Crumb slice images of improved wheat and multigrain breads based on oat, millet, sorghum. a Improved wheat (100% wheat flour), b improved oat (60% oat flour, 40% wheat flour), c improved millet (40% millet flour, 60% wheat flour), d improved sorghum (40% sorghum flour, 60% wheat flour)

Data from sensory evaluation regarding firmness and overall acceptability (Table 3) showed that ratings depend on the crumb grain characteristics either in control or multigrain samples. IMI with low-rated crumb cell porosity and closed crumb structure had the lowest and the highest scores for overall acceptability and firmness, respectively. These results seem to support that in these cases, overall acceptability mainly depends on textural characteristics—softness and cell wall density.

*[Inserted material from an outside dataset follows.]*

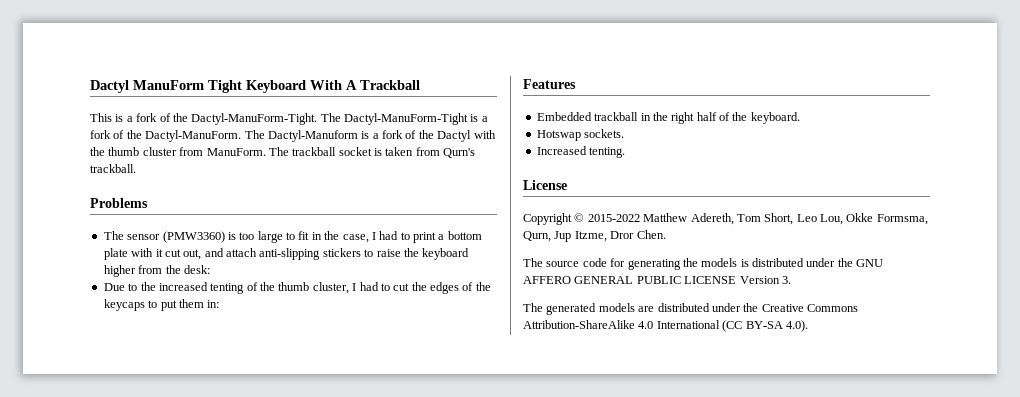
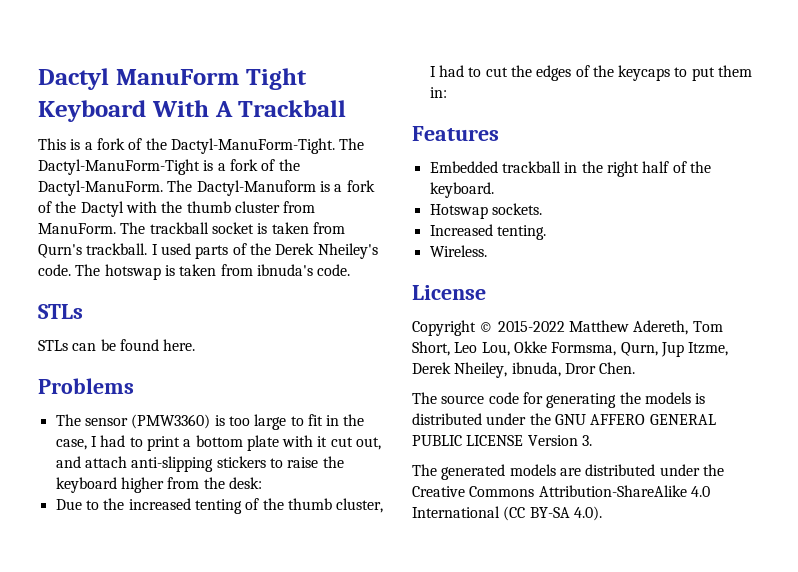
(136, 168) none -> [151,243,378,259] [38,264,351,280] [38,304,83,319] [38,339,196,351] I used parts of the Derek Nheiley's code. The hotswap is taken from ibnuda's code. // STLs // STLs can be found here.
(626, 152) none -> [429,245,487,257] // Wireless.
(607, 236) none -> [412,362,561,378] Derek Nheiley, ibnuda,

Information on crumb hardness and firming kinetics during storage was obtained by modelling the experimental curves according to the Avrami non-linear regression (Fig. 3). Values for Avrami kinetic parameters T∞ (final crumb firmness), k (rate constant), n (Avrami exponent) and T 0 (crumb firmness of fresh bread) allowed to distinguish different staling kinetics for improved control and multigrain breads during ageing. IWT was significantly softer when freshly baked (lower T 0, 1.14 and 371 for firmness and hardness, in that order) and followed an intermediate staling rate during storage when compared with the other samples. IMI—k 0.01 for sensory firmness—and IOAT—k 0.03 for instrumental hardness—showed the lowest values for rate constant giving softer breads with slower staling kinetics during storage, while ISG stands out for high values of both initial and final crumb hardness and for the lowest and the highest values for final crumb firmness (T ) and Avrami exponent (n), respectively.

Fig. 3
figure 3

Observed (symbols) and fitted (lines) values of crumb instrumental hardness and sensory firmness during storage of improved bread samples. Instrumental hardness: black squares, A; black triangles, B; black diamonds, C; black circles, D. Sensory firmness: white squares, A; white triangles, B; white diamonds, C; white circles, D. A, improved wheat (100% wheat flour); B, improved oat (60% oat flour, 40% wheat flour); C, improved millet (40% millet flour, 60% wheat flour); D, improved sorghum (40% sorghum flour, 60% wheat flour)

Conclusions

Oat, millet and sorghum represent feasible ingredients in the manufacture of highly replaced wheat breads. The quality profile of improved binary mixtures of oat–wheat (60:40 w/w), millet–wheat (40:60 w/w) and sorghum–wheat (40:60 w/w) in terms of handling during processing, keepability and palatability may suggest the viability of these non-viscoelastic cereals to make aerated breads with mitigated technological and sensory constraints.